You’ve heard the marketing spiel: Cloud is great but it’s even better with a hefty dose of private data centre investments because, um, some choose to “more shrewdly optimise their applications and expenses by matching the right application with the right environment” (a little Dell sophistry for you).

They point to this report or that survey that finds some large percentage of CIOs plan to repatriate workloads due to cost, security, etc.

I’m sure your server vendor wants you to believe this. Sadly (for them), it’s not true.

Even if it were true that many enterprises plan to repatriate workloads, you shouldn’t be one of them. There are many reasons you and virtually every other enterprise are moving workloads to the cloud, reasons that have only become more pronounced as macro-economic conditions have worsened.

Option value and the cloud

Of course, this counsel might not even be necessary. After all, even if you want to buy more servers, you likely can’t — not as fast as you might like, anyway. Gartner analyst Lydia Leong points out that “enterprises [are] moving to cloud because data supply chain issues are making it hard to expand their on-premises footprint.”

This is just as well because you really don’t want to bulk up on servers, especially not when it’s so hard to predict customer demand.

You may have read the recent diatribe from 37signals co-founder David Heinemeier Hansson (DHH), “Why we’re leaving the cloud.” You might also have found yourself nodding when he summarises, “Renting computers is (mostly) a bad deal for medium-sized companies like ours with stable growth.”

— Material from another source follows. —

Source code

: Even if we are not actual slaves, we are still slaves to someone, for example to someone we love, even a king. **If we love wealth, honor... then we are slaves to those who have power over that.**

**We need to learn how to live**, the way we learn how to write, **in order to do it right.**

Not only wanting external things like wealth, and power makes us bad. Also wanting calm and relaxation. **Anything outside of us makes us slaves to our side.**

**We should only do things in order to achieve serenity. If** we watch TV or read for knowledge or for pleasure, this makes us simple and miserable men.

Except that you almost certainly don’t have stable growth. Few do. We’ve been living in the midst of “uncertain times” for years, and it’s not getting any more certain.

As Stedi CEO Zack Kanter calls out, “Imagine if you committed to buying repatriated infrastructure based on 2021’s projected growth rates.” Bad, right? He goes on, quoting Toyota luminary Taiichi Ohno: “A machine becomes fantastically expensive when we fail to sell the expected number of products.”

Sure, it’s possible that if you happen to have an application that basically never changes, or that grows (or declines) very predictably, it might make sense to optimise this by operating it on your own server. For me, however, such applications don’t sound particularly interesting.

They’re not bet-your-business-on-the-future applications. They sound more like an application graveyard. The cloud, by contrast, enables an enterprise to scale up or down according to demand, saving (or spending) money in line with the application’s success. This sounds like a much better model for enterprises hoping to optimise costs in an unpredictable economy.

Tuning the cloud

I’d write a point-by-point takedown of DHH’s arguments against the cloud (and use them as a proxy for reasons you might be thinking of repatriation yourself), but I don’t have to. Geoffrey Greene of GNDS Consulting has already done so, and it makes for compelling reading.

For example, you might think, as DHH apparently does, that the cloud is only good for “highly irregular” workloads with “wild swings or towering peaks in usage.”

Yes, the cloud is good for such workloads, but it’s also great for staid workloads, as Greene indicates: “If you do have predictable workloads, AWS [and other cloud providers, for that matter] provides the concept of ‘reserved instances’ that can give up to a 70 per cent discount.” He then goes on to suggest “It’s very easy to architect an expensive app on AWS” in ways to make it cost-effective.

In fact, Greene is probably right that DHH’s arguments for repatriation and against cloud are mostly vacuous, unsupported by facts. He concludes that maybe DHH and 37signals should “admit we just want to do this because it’s gonna be cool.” Not because it’s better or cheaper or faster, but because they want to geek out with their own hardware and software.

Good for them. But taking this road will very likely not be good for you. Let’s face it: You’re not going to be able to out-cloud the cloud providers. They’re better at security, maximising performance and efficiency, etc.

They simply are. You employ great people, but those same people will be much better off focusing on putting higher-value cloud services to work for you, rather than mucking about with servers for storage, compute, etc.

Sorry to pick on Dell, but the company seems to be hell-bent on this cloud repatriation message. Dell has taken out paid posts to call repatriation a way to “modernise IT without trade-offs.”

Repatriation requires the biggest trade-off of all, asking an enterprise to keep dumping money into infrastructure that is costly, hard to manage, and not going to get you closer to the digital transformation required to help you care for customers.